開戦
昭和二十六年 六月廿日
日本海側のいくつかの都市がソビエト空軍による爆撃を受けた。幸い、最も恐るべき核爆弾なんぞを積んだ機体はいなかったが、それでも決して微々たる被害とは言えなかった。更には、その空戦の最中にソビエト連邦は日本国政府に対し宣戦布告文を叩き付けたのである。

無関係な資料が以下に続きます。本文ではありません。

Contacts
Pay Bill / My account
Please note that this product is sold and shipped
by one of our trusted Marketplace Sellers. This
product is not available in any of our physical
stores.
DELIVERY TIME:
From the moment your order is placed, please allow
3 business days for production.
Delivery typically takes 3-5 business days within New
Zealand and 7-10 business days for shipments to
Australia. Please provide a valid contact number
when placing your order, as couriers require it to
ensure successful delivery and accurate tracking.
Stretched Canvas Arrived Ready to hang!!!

最後通牒すらもなく、外交交渉を粘り強く行うつもりであった日本政府にとっては正に青天の霹靂であり、すぐ様対応に追われる事となった。
翌日
「今般の事態に際し、既に韓国軍、満州軍、国府軍は我々への協力を申し出て来ております」
吉田茂首相兼外務相が緊急記者会見で事の次第を説明する。
「我々日本政府としては、今次のソビエト赤軍による侵略的行為、そしてそれに伴い韓国や満州、中華民国各政府をも巻き込んでしまった事を極めて遺憾に思い、国際連合へ提訴致しまして、米英仏へも働きかけを行っておるところであります」
ソビエト空軍の日本本土爆撃、そして突然の宣戦布告にソビエト連邦は国際社会から非難を浴び、ソビエト連邦は国際連合を除名処分となり、米英仏はすぐ様日本、韓国、満州、中華民国への協力を約束した。

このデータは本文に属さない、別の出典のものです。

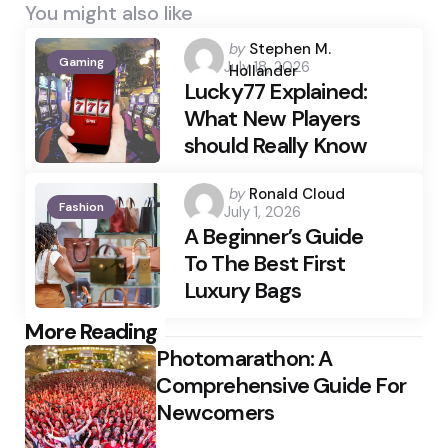
You might also like
Posted
by
Stephen M.
Gaming
July 18, 2026
by
Hollander
Lucky77 Explained:
What New Players
should Really Know
Posted
by
Ronald Cloud
Fashion
July 1, 2026
by
A Beginner’s Guide
To The Best First
Luxury Bags
Post
More Reading
Photomarathon: A
navigation
Comprehensive Guide For
Newcomers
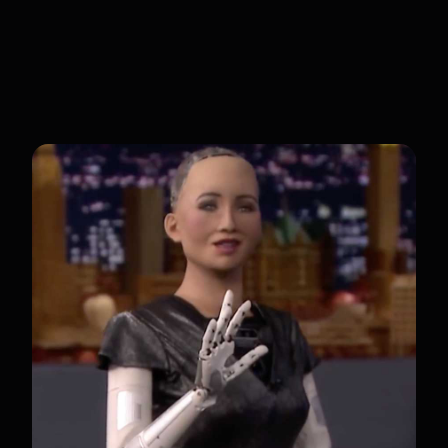
Sophia is aimed at businesses and
organizations interested in using robots
for customer service and engagement.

英仏は第二次世界大戦の傷からの国内復興を優先したいとして、大きな支援は行えなかったものの、米国の支援だけでも、日本は充分戦える道筋が見えた。
そして、日本政府がソビエト連邦政府に宣戦布告し返すのに前後して、大韓共和国と満州国政府、中華民国政府もソビエト連邦へ宣戦を布告。
ここに、日韓中満の東亜連合軍とソビエト連邦との戦いの火蓋が切って落とされたのである。